Format the lines below as a JSON list of strings, with one string for each line and no strings for blank lines.

Stored dataset items
---

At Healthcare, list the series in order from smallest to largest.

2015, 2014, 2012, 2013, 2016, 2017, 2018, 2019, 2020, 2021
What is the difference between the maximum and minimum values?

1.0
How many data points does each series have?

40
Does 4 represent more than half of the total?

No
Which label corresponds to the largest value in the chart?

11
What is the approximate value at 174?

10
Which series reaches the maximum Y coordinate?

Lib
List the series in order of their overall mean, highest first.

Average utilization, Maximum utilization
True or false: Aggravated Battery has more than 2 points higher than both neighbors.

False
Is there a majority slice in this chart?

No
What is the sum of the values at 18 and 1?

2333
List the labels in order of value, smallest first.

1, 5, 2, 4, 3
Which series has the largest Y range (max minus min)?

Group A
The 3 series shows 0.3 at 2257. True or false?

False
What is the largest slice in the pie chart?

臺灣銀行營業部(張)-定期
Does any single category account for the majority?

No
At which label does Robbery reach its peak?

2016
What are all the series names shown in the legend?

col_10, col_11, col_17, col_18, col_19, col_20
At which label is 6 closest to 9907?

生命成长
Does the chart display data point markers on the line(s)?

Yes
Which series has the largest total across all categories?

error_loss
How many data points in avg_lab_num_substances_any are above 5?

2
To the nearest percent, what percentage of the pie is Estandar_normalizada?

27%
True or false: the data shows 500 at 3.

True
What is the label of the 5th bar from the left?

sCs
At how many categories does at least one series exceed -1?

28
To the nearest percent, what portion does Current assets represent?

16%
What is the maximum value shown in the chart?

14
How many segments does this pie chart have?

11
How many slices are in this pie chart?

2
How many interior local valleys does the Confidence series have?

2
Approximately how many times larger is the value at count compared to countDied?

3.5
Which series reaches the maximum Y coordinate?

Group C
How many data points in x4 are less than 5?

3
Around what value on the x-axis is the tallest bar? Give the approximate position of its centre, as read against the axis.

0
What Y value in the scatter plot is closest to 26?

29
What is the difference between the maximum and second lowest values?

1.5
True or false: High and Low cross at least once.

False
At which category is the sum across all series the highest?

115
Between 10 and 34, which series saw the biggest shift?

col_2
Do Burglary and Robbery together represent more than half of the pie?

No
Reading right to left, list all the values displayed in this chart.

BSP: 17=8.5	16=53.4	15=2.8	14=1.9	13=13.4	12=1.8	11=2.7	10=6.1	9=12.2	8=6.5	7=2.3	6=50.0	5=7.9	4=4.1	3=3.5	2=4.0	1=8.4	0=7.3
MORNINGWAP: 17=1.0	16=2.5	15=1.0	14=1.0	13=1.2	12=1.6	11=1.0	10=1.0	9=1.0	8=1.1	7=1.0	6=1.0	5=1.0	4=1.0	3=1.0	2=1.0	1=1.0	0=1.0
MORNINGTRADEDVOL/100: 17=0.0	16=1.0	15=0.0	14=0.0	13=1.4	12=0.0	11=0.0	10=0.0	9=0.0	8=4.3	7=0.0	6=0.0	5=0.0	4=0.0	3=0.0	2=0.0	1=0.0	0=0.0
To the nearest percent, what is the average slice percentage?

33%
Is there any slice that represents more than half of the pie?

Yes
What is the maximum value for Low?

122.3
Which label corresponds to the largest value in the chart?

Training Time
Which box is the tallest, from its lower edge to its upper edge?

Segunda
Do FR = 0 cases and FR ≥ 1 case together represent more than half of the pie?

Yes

---

* EXPECTED ANSWER
[
  "At Healthcare, list the series in order from smallest to largest.",
  "2015, 2014, 2012, 2013, 2016, 2017, 2018, 2019, 2020, 2021",
  "What is the difference between the maximum and minimum values?",
  "1.0",
  "How many data points does each series have?",
  "40",
  "Does 4 represent more than half of the total?",
  "No",
  "Which label corresponds to the largest value in the chart?",
  "11",
  "What is the approximate value at 174?",
  "10",
  "Which series reaches the maximum Y coordinate?",
  "Lib",
  "List the series in order of their overall mean, highest first.",
  "Average utilization, Maximum utilization",
  "True or false: Aggravated Battery has more than 2 points higher than both neighbors.",
  "False",
  "Is there a majority slice in this chart?",
  "No",
  "What is the sum of the values at 18 and 1?",
  "2333",
  "List the labels in order of value, smallest first.",
  "1, 5, 2, 4, 3",
  "Which series has the largest Y range (max minus min)?",
  "Group A",
  "The 3 series shows 0.3 at 2257. True or false?",
  "False",
  "What is the largest slice in the pie chart?",
  "臺灣銀行營業部(張)-定期",
  "Does any single category account for the majority?",
  "No",
  "At which label does Robbery reach its peak?",
  "2016",
  "What are all the series names shown in the legend?",
  "col_10, col_11, col_17, col_18, col_19, col_20",
  "At which label is 6 closest to 9907?",
  "生命成长",
  "Does the chart display data point markers on the line(s)?",
  "Yes",
  "Which series has the largest total across all categories?",
  "error_loss",
  "How many data points in avg_lab_num_substances_any are above 5?",
  "2",
  "To the nearest percent, what percentage of the pie is Estandar_normalizada?",
  "27%",
  "True or false: the data shows 500 at 3.",
  "True",
  "What is the label of the 5th bar from the left?",
  "sCs",
  "At how many categories does at least one series exceed -1?",
  "28",
  "To the nearest percent, what portion does Current assets represent?",
  "16%",
  "What is the maximum value shown in the chart?",
  "14",
  "How many segments does this pie chart have?",
  "11",
  "How many slices are in this pie chart?",
  "2",
  "How many interior local valleys does the Confidence series have?",
  "2",
  "Approximately how many times larger is the value at count compared to countDied?",
  "3.5",
  "Which series reaches the maximum Y coordinate?",
  "Group C",
  "How many data points in x4 are less than 5?",
  "3",
  "Around what value on the x-axis is the tallest bar? Give the approximate position of its centre, as read against the axis.",
  "0",
  "What Y value in the scatter plot is closest to 26?",
  "29",
  "What is the difference between the maximum and second lowest values?",
  "1.5",
  "True or false: High and Low cross at least once.",
  "False",
  "At which category is the sum across all series the highest?",
  "115",
  "Between 10 and 34, which series saw the biggest shift?",
  "col_2",
  "Do Burglary and Robbery together represent more than half of the pie?",
  "No",
  "Reading right to left, list all the values displayed in this chart.",
  "BSP: 17=8.5\t16=53.4\t15=2.8\t14=1.9\t13=13.4\t12=1.8\t11=2.7\t10=6.1\t9=12.2\t8=6.5\t7=2.3\t6=50.0\t5=7.9\t4=4.1\t3=3.5\t2=4.0\t1=8.4\t0=7.3",
  "MORNINGWAP: 17=1.0\t16=2.5\t15=1.0\t14=1.0\t13=1.2\t12=1.6\t11=1.0\t10=1.0\t9=1.0\t8=1.1\t7=1.0\t6=1.0\t5=1.0\t4=1.0\t3=1.0\t2=1.0\t1=1.0\t0=1.0",
  "MORNINGTRADEDVOL/100: 17=0.0\t16=1.0\t15=0.0\t14=0.0\t13=1.4\t12=0.0\t11=0.0\t10=0.0\t9=0.0\t8=4.3\t7=0.0\t6=0.0\t5=0.0\t4=0.0\t3=0.0\t2=0.0\t1=0.0\t0=0.0",
  "To the nearest percent, what is the average slice percentage?",
  "33%",
  "Is there any slice that represents more than half of the pie?",
  "Yes",
  "What is the maximum value for Low?",
  "122.3",
  "Which label corresponds to the largest value in the chart?",
  "Training Time",
  "Which box is the tallest, from its lower edge to its upper edge?",
  "Segunda",
  "Do FR = 0 cases and FR ≥ 1 case together represent more than half of the pie?",
  "Yes"
]